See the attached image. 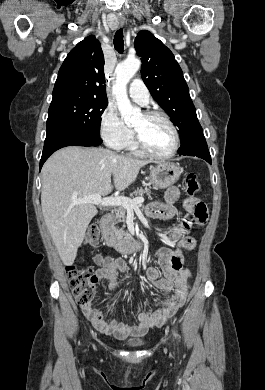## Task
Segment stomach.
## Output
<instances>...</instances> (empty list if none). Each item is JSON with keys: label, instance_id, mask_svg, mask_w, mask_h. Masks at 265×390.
I'll return each instance as SVG.
<instances>
[{"label": "stomach", "instance_id": "1", "mask_svg": "<svg viewBox=\"0 0 265 390\" xmlns=\"http://www.w3.org/2000/svg\"><path fill=\"white\" fill-rule=\"evenodd\" d=\"M183 172L175 163H163L151 168L149 181L155 189H165L173 185Z\"/></svg>", "mask_w": 265, "mask_h": 390}]
</instances>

▸ **Direction**
Pick out each line of the records that contains the string "instances" and copy it. Matches must have the same case.

▸ **Written response**
<instances>...</instances> (empty list if none). Each item is JSON with keys: label, instance_id, mask_svg, mask_w, mask_h. Masks at 265×390.
<instances>
</instances>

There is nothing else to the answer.